**ACTIVITY**:
Every line of the records below that has the word "rectangle" should be copied.

**MATERIALS PROVIDED**:
┌────────
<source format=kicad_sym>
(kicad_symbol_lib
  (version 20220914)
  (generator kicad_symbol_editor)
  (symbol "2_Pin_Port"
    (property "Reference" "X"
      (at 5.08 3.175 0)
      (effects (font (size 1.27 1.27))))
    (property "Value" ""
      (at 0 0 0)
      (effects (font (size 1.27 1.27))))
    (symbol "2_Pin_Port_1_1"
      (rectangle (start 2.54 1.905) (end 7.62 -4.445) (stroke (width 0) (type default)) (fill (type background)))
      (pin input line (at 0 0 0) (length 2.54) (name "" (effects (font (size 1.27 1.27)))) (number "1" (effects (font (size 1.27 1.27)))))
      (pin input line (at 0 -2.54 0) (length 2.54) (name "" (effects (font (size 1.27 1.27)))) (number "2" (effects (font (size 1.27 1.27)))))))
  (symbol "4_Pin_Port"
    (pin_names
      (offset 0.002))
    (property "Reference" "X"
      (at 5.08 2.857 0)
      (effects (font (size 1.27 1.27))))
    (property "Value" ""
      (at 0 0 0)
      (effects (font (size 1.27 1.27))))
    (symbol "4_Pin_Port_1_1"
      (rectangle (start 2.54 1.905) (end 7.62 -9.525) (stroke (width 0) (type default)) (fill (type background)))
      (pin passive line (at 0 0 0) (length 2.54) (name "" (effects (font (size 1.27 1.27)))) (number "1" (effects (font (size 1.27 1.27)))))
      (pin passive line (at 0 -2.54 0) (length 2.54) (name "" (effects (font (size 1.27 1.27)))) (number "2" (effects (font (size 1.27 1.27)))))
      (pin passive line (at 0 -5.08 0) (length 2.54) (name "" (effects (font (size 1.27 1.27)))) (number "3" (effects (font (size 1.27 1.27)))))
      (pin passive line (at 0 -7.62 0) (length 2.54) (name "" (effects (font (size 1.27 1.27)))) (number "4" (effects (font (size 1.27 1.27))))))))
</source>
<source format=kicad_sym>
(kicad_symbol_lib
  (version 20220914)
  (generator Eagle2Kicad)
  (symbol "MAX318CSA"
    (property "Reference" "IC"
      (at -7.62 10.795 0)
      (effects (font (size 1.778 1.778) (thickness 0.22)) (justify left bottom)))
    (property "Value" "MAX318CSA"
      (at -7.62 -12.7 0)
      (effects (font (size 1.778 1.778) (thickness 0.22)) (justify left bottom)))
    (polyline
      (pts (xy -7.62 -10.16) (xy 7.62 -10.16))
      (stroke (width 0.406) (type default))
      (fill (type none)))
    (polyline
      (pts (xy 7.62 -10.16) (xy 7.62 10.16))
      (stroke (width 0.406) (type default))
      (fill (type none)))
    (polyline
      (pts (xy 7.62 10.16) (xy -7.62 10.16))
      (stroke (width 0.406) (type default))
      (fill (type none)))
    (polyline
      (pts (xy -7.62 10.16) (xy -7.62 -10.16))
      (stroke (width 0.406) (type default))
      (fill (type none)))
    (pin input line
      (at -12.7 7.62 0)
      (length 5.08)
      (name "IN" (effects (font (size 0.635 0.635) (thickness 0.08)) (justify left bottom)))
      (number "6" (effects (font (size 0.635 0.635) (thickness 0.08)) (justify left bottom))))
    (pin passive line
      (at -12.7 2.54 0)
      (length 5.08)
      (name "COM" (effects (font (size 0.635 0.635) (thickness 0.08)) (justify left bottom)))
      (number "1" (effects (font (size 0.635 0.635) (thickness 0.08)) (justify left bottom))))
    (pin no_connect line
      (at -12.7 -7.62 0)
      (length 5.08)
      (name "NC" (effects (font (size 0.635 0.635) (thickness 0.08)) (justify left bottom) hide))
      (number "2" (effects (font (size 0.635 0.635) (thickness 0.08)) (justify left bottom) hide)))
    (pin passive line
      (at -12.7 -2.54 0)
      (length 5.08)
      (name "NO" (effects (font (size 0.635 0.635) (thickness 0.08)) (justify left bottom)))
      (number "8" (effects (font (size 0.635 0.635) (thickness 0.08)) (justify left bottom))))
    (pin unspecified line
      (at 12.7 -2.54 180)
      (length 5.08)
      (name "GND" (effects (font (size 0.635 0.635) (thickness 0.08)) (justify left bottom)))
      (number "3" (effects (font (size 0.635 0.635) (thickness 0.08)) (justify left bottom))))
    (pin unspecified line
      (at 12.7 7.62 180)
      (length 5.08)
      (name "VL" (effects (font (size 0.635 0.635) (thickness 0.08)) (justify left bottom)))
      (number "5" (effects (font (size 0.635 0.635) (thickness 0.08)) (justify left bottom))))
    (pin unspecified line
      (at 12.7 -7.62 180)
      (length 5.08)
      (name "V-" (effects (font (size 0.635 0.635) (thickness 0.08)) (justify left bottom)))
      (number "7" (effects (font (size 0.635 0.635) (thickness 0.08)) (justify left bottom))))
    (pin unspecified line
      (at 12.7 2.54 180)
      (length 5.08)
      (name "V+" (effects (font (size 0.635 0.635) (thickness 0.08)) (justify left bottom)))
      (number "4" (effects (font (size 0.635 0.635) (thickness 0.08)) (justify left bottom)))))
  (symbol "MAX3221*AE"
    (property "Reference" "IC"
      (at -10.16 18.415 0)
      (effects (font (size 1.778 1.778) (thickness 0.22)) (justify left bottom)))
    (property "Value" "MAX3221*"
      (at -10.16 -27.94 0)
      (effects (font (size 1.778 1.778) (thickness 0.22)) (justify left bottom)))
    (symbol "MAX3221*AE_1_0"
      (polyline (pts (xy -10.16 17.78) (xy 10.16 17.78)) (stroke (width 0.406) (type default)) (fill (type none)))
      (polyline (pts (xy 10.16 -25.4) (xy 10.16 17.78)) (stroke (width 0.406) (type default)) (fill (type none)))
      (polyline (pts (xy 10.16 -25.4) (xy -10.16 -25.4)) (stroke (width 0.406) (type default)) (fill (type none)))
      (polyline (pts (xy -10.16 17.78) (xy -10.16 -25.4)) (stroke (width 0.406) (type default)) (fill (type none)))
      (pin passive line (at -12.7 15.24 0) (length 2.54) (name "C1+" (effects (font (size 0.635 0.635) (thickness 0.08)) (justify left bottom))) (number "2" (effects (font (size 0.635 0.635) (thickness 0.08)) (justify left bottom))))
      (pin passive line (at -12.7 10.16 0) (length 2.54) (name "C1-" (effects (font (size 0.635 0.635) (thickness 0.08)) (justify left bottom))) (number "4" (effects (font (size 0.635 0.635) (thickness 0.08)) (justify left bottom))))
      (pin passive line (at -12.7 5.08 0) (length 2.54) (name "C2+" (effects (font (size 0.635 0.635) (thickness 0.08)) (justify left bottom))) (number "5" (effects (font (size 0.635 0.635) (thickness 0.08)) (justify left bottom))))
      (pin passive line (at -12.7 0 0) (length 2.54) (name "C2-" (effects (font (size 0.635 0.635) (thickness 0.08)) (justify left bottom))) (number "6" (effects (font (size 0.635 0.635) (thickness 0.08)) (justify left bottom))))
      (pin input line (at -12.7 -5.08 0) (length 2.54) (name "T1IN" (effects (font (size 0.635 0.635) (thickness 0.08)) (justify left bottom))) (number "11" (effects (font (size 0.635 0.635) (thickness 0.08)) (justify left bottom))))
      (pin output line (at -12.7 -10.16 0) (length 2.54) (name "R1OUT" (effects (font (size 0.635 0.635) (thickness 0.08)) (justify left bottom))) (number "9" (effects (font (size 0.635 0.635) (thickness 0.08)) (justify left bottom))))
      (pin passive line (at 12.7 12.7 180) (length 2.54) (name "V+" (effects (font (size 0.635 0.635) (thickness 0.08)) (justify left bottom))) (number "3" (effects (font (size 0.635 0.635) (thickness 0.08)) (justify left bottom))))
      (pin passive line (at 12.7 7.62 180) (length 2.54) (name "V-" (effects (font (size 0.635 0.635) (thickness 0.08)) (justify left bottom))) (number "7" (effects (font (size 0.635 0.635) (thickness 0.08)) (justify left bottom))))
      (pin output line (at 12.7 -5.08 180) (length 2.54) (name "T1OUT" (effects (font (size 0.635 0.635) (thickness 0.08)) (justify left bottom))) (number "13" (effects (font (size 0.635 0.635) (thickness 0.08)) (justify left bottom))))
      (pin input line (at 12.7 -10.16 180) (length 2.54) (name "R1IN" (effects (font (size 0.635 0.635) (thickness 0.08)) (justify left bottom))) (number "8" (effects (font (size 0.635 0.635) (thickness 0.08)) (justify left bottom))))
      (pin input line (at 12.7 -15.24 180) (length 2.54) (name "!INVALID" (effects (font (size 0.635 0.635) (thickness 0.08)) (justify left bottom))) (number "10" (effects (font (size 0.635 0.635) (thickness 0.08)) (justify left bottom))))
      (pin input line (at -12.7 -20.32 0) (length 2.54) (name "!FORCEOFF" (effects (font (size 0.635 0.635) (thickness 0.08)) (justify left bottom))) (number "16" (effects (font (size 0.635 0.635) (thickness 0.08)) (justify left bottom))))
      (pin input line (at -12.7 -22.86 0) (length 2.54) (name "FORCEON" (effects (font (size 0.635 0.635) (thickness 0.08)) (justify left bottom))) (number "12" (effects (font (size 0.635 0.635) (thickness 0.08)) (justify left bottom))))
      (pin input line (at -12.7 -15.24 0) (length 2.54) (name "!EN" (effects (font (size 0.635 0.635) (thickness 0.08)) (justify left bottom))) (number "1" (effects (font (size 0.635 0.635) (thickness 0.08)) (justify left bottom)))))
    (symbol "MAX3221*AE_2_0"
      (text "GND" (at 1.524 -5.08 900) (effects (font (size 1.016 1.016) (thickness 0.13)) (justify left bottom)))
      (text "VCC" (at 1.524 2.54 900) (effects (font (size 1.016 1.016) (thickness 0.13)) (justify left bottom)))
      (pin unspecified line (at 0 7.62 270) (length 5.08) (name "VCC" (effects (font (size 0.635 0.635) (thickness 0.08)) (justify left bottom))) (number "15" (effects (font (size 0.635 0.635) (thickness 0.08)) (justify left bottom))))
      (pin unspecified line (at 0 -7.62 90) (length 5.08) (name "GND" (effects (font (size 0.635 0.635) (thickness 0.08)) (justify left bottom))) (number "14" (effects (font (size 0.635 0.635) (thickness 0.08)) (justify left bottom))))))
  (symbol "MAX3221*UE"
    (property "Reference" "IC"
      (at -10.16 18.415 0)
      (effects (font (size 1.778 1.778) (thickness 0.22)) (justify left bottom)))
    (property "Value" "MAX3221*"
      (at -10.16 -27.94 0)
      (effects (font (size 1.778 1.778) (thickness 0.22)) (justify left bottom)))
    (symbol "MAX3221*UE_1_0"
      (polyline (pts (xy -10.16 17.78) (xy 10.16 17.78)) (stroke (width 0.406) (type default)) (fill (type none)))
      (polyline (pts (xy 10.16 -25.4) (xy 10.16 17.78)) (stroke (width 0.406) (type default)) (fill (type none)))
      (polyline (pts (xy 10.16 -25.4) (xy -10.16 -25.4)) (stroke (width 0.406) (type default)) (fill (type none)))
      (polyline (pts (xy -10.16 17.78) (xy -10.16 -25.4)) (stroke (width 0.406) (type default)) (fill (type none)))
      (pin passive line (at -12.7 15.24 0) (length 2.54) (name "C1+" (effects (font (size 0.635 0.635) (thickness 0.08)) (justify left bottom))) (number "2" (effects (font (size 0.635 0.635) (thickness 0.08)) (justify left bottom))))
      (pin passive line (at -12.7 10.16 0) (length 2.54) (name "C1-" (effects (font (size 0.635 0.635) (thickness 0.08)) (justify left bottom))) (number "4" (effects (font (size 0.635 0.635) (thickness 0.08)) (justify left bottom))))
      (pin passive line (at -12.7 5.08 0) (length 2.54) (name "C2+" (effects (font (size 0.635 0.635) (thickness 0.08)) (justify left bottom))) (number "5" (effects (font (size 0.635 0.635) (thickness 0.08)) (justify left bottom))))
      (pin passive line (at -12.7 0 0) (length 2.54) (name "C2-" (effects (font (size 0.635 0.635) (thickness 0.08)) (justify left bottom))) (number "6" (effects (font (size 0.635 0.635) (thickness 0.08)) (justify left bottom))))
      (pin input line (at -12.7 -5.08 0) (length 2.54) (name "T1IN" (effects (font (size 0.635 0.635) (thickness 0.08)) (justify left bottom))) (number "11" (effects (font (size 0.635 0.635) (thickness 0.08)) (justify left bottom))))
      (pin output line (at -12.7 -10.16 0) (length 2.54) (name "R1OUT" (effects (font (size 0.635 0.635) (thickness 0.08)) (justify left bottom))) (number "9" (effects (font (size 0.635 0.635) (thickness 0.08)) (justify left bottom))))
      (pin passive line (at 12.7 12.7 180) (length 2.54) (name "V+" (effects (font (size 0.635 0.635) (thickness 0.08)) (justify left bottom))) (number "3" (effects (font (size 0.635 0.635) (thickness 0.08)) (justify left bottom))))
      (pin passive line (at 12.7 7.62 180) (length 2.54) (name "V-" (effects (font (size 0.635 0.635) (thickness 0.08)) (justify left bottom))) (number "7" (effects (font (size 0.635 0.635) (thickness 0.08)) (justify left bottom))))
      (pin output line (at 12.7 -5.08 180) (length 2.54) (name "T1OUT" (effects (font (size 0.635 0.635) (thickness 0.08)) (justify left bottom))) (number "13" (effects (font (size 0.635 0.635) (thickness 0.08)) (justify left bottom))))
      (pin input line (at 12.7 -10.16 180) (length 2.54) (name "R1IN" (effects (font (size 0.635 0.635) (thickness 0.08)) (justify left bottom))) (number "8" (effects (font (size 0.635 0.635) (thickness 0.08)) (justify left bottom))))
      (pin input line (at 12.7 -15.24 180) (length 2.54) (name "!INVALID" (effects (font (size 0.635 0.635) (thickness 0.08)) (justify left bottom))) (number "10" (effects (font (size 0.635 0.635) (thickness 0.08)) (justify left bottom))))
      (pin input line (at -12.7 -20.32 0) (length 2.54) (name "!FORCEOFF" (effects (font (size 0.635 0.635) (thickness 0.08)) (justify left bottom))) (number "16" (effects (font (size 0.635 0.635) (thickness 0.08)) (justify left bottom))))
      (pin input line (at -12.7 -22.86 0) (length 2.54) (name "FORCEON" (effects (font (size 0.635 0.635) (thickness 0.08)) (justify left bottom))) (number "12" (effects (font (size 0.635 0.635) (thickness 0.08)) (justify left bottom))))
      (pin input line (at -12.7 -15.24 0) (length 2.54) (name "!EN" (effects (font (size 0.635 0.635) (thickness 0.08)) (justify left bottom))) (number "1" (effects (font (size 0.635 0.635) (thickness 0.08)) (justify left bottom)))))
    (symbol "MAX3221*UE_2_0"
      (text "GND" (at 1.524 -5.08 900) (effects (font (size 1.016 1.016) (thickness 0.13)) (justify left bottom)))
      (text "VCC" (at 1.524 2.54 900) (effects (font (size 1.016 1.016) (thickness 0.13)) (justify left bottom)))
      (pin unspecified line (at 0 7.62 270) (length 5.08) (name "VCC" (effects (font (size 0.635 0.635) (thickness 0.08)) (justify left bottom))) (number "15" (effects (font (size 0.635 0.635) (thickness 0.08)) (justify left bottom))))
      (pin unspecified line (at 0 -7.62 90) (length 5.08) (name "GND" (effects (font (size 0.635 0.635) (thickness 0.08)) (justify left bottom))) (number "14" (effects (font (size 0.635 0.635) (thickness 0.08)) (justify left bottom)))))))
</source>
└────────
**FINISHED TASK**:
      (rectangle (start 2.54 1.905) (end 7.62 -4.445) (stroke (width 0) (type default)) (fill (type background)))
      (rectangle (start 2.54 1.905) (end 7.62 -9.525) (stroke (width 0) (type default)) (fill (type background)))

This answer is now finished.